VI. Gerichtsstand

Neben dem Recht, welches inhaltlich auf das Arbeitsverhältnis anzuwenden ist, unterscheidet man die Zuständigkeit des Gerichts, bei dem ein Arbeitskonflikt gerichtlich geltend zu machen ist. Die Regelungen zur internationalen Gerichtsbarkeit befinden sich in der EG-Verordnung Nr. 44/2000 (Verordnung des Rates über die gerichtliche Zuständigkeit und die Anerkennung und Vollstreckung von Entscheidungen in Zivil- und Handelssachen), der sogenannten Brüsselverordnung[1]. In den Niederlanden wird die EEXvo und in Deutschland EuGVVO genannt. Danach gelten für Arbeitsrechtsstreitigkeiten eigene Regelungen. Für Klagen des Arbeitgebers und des Arbeitnehmers gibt es unterschiedliche Gerichtsstände.

Der Arbeitnehmer hat die Wahl (Artikel 19 EEX): er kann den Arbeitgeber entweder am zuständigen Gericht des Sitzes des Arbeitgebers einreichen oder in dem Land, in dem der Arbeitnehmer gewöhnlich seine Arbeit erfüllt. Sollte es kein gewöhnliches Arbeitsland geben, kann – wie bei der Bestimmung des anwendbaren Rechts nach Rom I – das Land der einstellenden Niederlassung entscheidend sein. Die Rechtsprechung zu den Bestimmungen von Rom I und EEXvo wird hierzu analog verwendet. Der Arbeitgeber dagegen kann nur am Wohnort des Arbeitnehmers klagen (Artikel 20 EEX).

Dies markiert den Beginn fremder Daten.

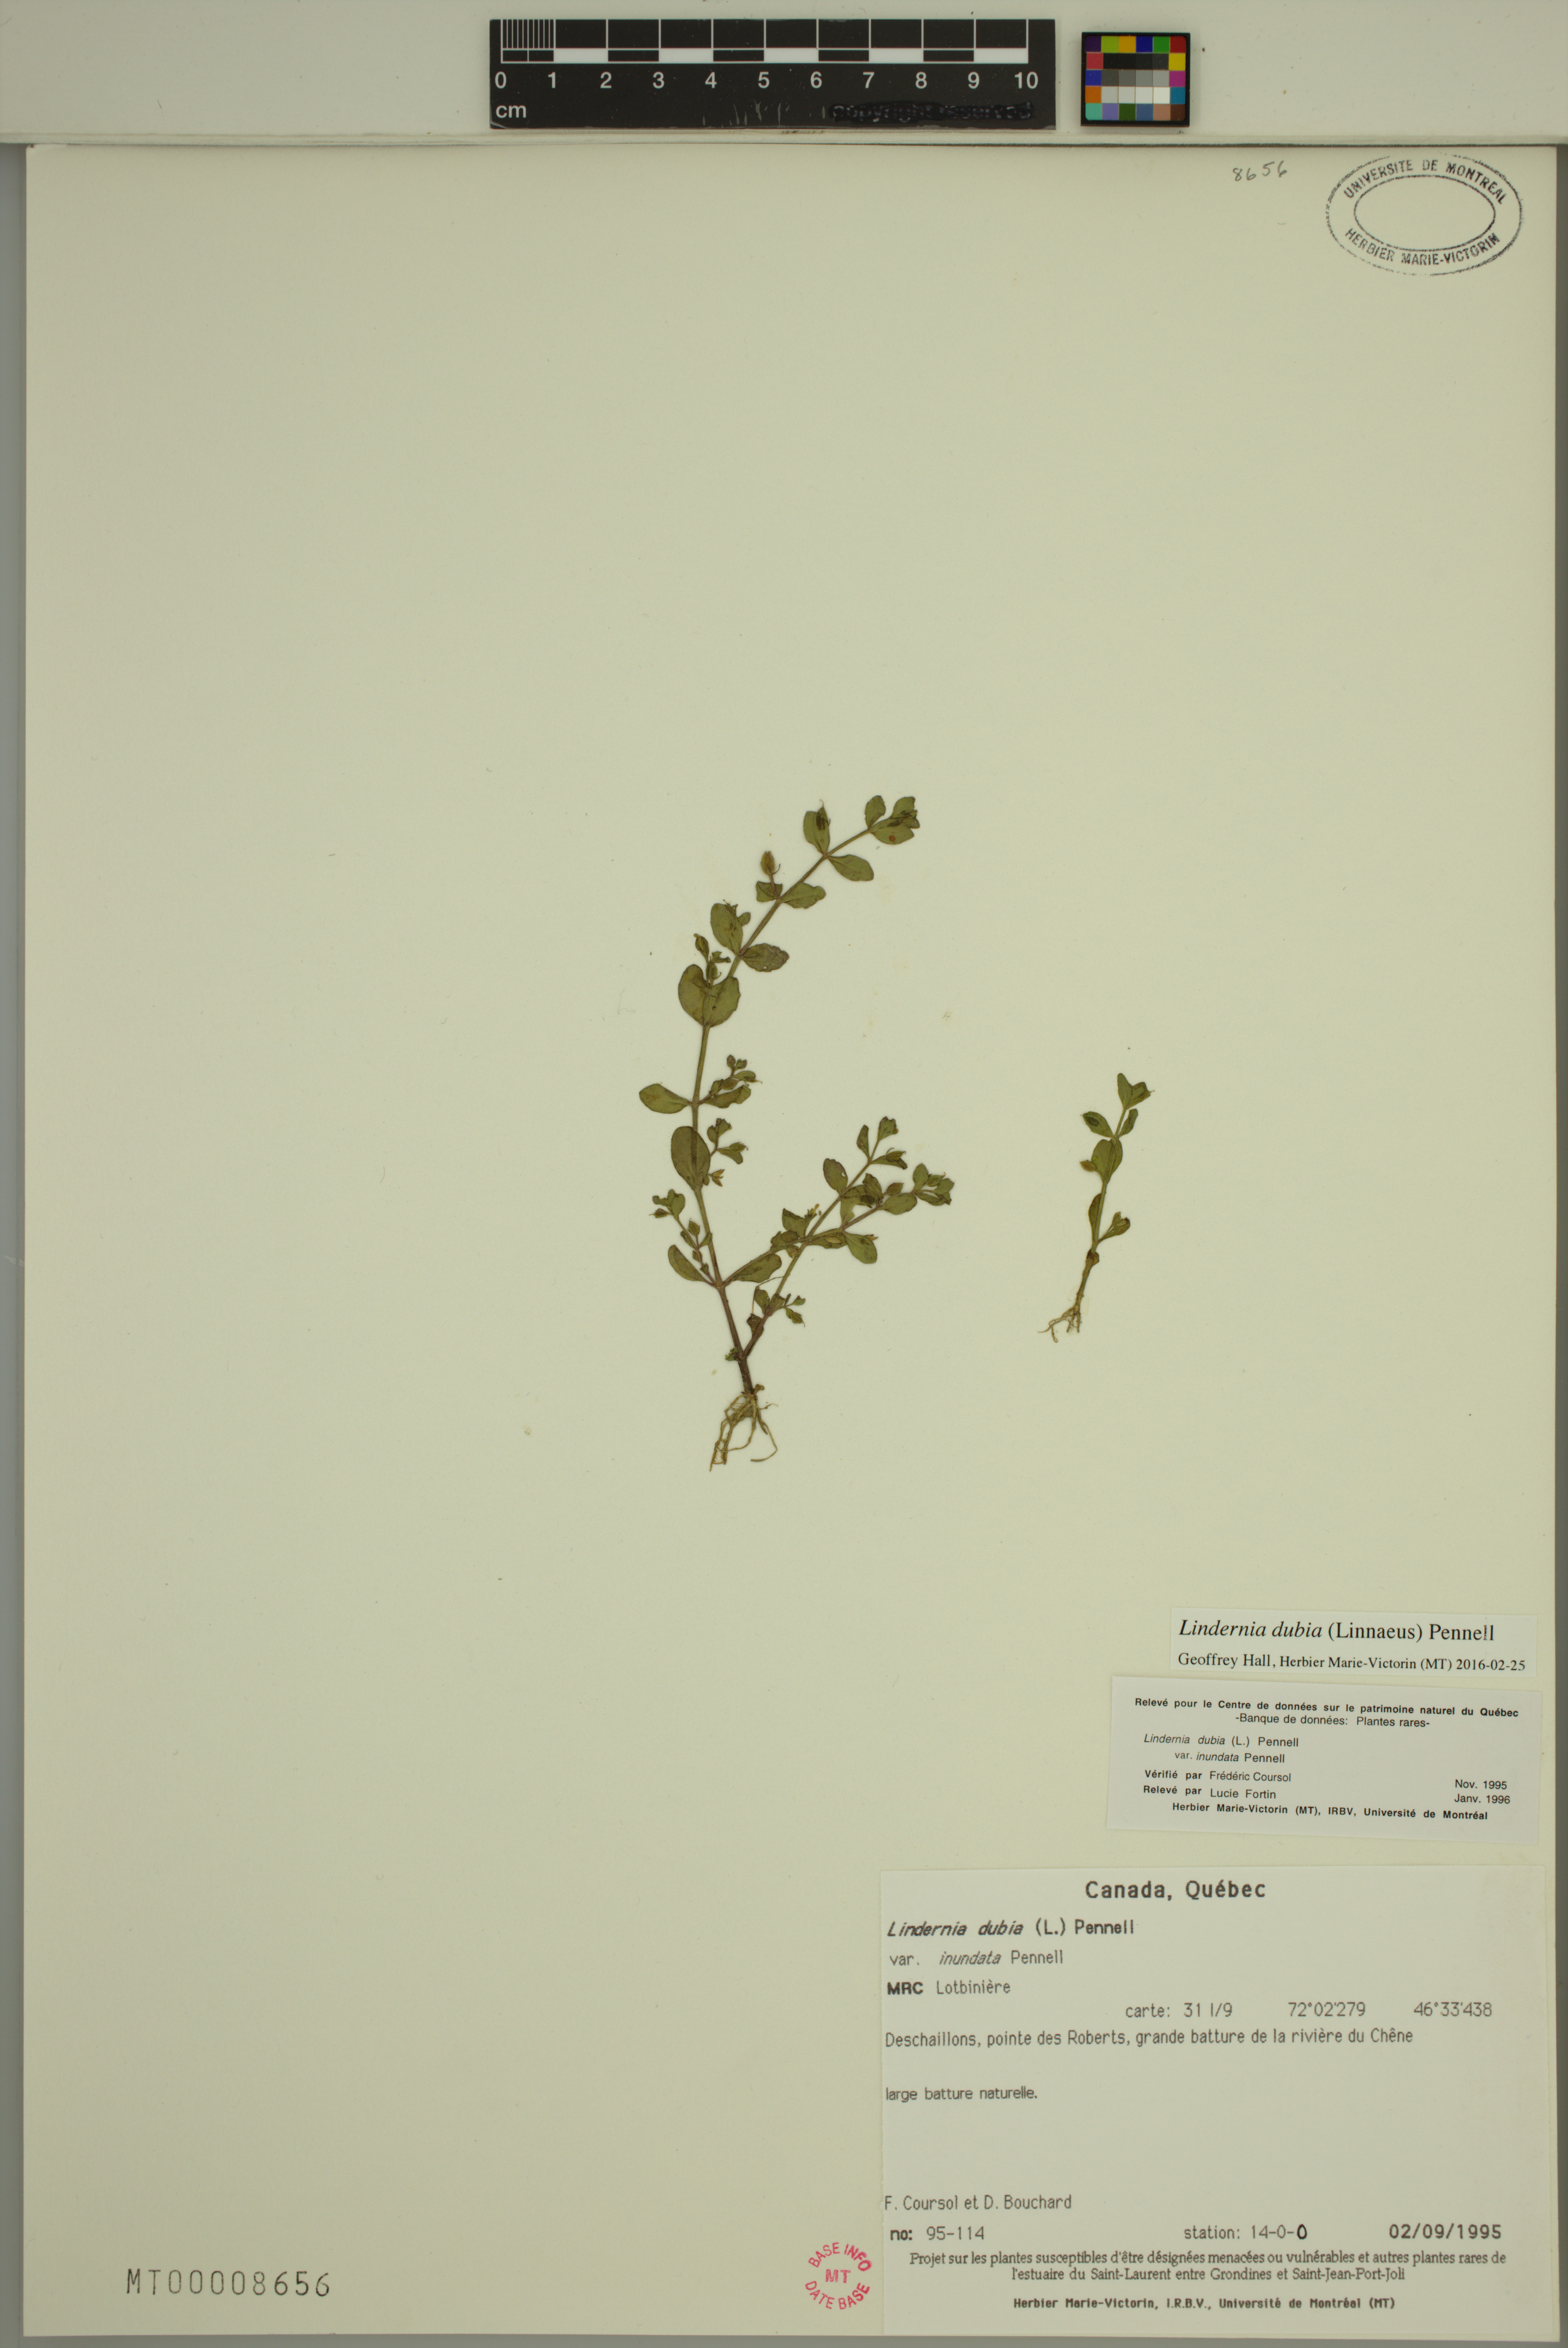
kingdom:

Vertragliche Vereinbarungen auf einen bestimmten Gerichtstands sind unter bestimmten Umständen zulässig (Artikel 23 EEXvo), können dem Arbeitnehmer aber nicht die ihm per Gesetz zustehenden Zuständigkeiten verbieten.

Tipp

In welcher Sprache der Vertrag ist, ist weder für die Anwendbarkeit des Rechts noch für die Bestimmung des Gerichtsstands entscheidend. Dies kann gegebenenfalls als ein Indiz für eine getroffene Rechtswahl gelten. Man sollte jedoch darauf achten, dass beide Parteien den Inhalt des Vertrages verstehen und damit einverstanden sind. Am besten ist eine zweisprachige Version, bei der im Zweifelsfall (und bei Anwendbarkeit des niederländischen Rechts) die niederländische überwiegt.


[1] Diese Verordnung wird ab dem 10. Januar 2015 durch die Verordnung (EU) Nr. 1215/2012 abgelöst. Die Grundregeln zum Gerichtstand bei Arbeitsrechtssachen ändern sich jedoch nicht.